Originally Posted by BobRiff
Actually it seems worse at about 30-60% range (just guessing of course). Definitely not at the high or low end.
I watched Sin City last night and it was remarkably better than ATT, in fact it was almost perfect.
However there were still a few areas of certain scenes with a slight pink tint (Bruce Willis' car in the first scene was one).
Much to my wife's chagrin, I'm going to keep playing around trying to achieve "perfection" for a while yet.
On the Panasonic ST60, using the 2 point White Balance "Low" controls leads you to boost red, and then after getting the 10 point controls perfect, you have red-tinted blacks. The solution to that is not to use the 2 point "Low" controls. It's possible the 2 or 10 point controls are messing you up with your Samsung, so I would see how it goes using just one or the other.
I started with a C3, and I noticed a big difference when I upgraded to Calman 5.2. Compared to previous Calman versions, the red was steadily decreased as you go up the grayscale; that is, the red "line" on the grayscale chart had a constant negative slope, ending up down 7% at 100% white, IIRC. I asked about this, and they confirmed it was a purposeful change to make the C3 more accurate with plasmas, which I was happy to hear, because I liked the results better. The effect, however, was for me to boost red going up the grayscale, which is not your problem. I later bought an i1D3, and it measured red even lower than Calman 5.2 and the C3. I thought it improved the picture, too. Some time after that, I rented a ColorMunki Photo spectro, and it measured within +/- 2 dE of the i1D3. If you stick with the C3, it would be worth it to rent a spectro and profile the C3 on your set.

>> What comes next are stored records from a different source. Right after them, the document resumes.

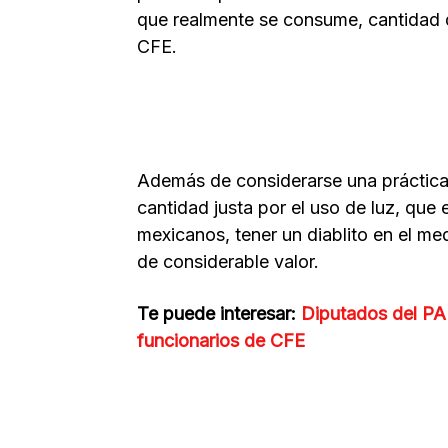
que realmente se consume, cantidad qu
CFE.
Además de considerarse una práctica
cantidad justa por el uso de luz, que 
mexicanos, tener un diablito en el me
de considerable valor.
Te puede interesar:
Diputados del PA
funcionarios de CFE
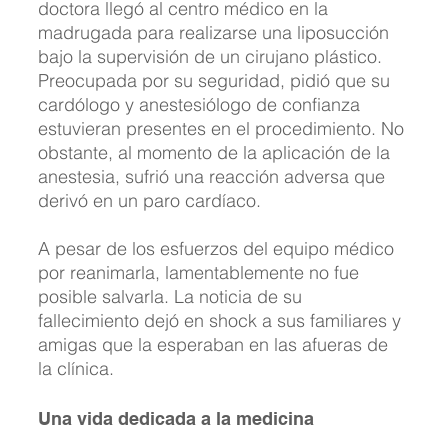
doctora llegó al centro médico en la 
madrugada para realizarse una liposucción 
bajo la supervisión de un cirujano plástico. 
Preocupada por su seguridad, pidió que su 
cardólogo y anestesiólogo de confianza 
estuvieran presentes en el procedimiento. No 
obstante, al momento de la aplicación de la 
anestesia, sufrió una reacción adversa que 
derivó en un paro cardíaco.
A pesar de los esfuerzos del equipo médico 
por reanimarla, lamentablemente no fue 
posible salvarla. La noticia de su 
fallecimiento dejó en shock a sus familiares y 
amigas que la esperaban en las afueras de 
la clínica.
Una vida dedicada a la medicina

My rental was $60 from LensRentals.com, and last I looked, SpectraCal was renting the superior i1Pro for $199. (If they dropped it to $100, I would have gone with them, hint, hint.) Your wife should really love this idea.
FWIW, the process that worked best for me on my ST60 was to use the high WB controls to get things in the ballpark, then in the 10 point controls, adjust the red and blue to match the green at each step, leaving the green at zero. Then I used the gamma controls to make it match BT.1886. Then I repeated the process to make final minor adjustments. Another thing that can have a big effect on the outcome is the patterns you use. I found small windows to work best for real material across all APLs and settled on 2%.